Miller putting together strong finish at shortstop
Just a few weeks ago, Mariners manager Lloyd McClendon was looking at Brad Miller as his new utility player, the replacement out of necessity for an injured Willie Bloomquist after losing his starting shortstop role to rookie Chris Taylor.
But Miller never hung his head and instead continued working and regaining his confidence at the plate after a rough first half. And as the season hits the final stretch run, the 24-year-old Florida native has found himself increasingly in the mix while producing positive results and a .273 batting average since the All-Star break.
Miller has batted .429 (12-for-28) with six runs, three doubles, a triple, two home runs and eight RBIs over his last 10 games, including seven starts, as he hiked his season average from .198 to .217 in that span.

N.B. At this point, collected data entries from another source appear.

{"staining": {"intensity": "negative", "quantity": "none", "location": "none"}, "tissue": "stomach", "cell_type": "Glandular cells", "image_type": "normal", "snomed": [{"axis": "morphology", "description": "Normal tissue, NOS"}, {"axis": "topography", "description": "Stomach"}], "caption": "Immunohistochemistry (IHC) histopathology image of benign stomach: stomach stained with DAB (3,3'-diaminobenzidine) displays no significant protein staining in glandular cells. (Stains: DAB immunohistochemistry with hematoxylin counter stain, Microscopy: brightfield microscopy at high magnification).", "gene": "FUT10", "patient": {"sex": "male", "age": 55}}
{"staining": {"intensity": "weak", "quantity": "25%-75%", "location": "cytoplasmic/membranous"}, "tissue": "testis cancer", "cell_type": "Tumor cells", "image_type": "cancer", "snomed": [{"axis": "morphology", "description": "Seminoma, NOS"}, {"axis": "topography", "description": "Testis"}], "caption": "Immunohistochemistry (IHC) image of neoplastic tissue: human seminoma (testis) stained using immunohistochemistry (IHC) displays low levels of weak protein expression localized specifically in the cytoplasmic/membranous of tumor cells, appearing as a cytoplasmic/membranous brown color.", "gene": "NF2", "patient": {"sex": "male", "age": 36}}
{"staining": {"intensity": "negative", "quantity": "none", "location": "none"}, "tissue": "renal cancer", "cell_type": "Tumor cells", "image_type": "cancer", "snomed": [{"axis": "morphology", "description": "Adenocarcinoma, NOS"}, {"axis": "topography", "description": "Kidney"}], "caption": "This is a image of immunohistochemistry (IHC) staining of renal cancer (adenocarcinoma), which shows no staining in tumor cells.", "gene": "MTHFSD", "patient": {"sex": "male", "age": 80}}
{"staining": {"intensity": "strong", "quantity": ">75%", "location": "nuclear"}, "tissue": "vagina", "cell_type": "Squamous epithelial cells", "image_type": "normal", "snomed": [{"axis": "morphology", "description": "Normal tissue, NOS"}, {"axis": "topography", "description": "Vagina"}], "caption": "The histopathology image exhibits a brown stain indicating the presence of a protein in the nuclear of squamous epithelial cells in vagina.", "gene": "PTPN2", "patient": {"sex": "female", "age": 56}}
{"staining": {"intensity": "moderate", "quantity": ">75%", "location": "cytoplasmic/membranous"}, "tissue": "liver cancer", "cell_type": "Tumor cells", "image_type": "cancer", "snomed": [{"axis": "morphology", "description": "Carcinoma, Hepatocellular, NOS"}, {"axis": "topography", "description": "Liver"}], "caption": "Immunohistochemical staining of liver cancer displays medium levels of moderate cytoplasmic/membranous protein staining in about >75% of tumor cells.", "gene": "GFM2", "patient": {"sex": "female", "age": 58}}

“I tried to just prepare the same way and be ready,” Miller said. “Just go with the flow, keep playing and things kind of work themselves out.”
Taylor has performed well also, batting .295 in 33 games since his promotion in late July. But the youngster is 2-for-15 in his last five games and McClendon has leaned toward using Miller against most right-handed pitchers in September.
McClendon says he’ll continue using both shortstops, depending on what matchup he feels gives him the best chance to win each day. But he acknowledged that Miller seems to have found himself again after letting things slow down a bit during his time on the bench. And that doesn’t surprise him, as McClendon felt from the start that Miller had a chance to be a very good offensive shortstop.
“You look at his Minor League numbers, this guy has done things that Robinson Cano didn’t do in the Minor Leagues,” McClendon said, referring to Miller’s .334/.409/.516 line in 219 games from Class-A to Triple-A over the three prior years. “That’s not just something you shake your head at. I knew there was something there.
“And I believe that,” said McClendon. “I think he’s going to be an offensive force in this league for a long time. It’s taken him a little while and there’s still a lot of learning to do. He’ll get better. I think he’s the type of guy who should hit 25 home runs in this league. He’s got that kind of juice in his bat.”
Miller didn’t enjoy being benched in midseason, but tried turning it into a positive.
“I think it all helps,” he said. “Just getting experience and playing, whatever role it is. It’s a long year. I haven’t been through a full year in the big leagues and you learn. You learn through the ups and downs. I’m definitely more aware of the type of player I am and what I have to do to be successful now.”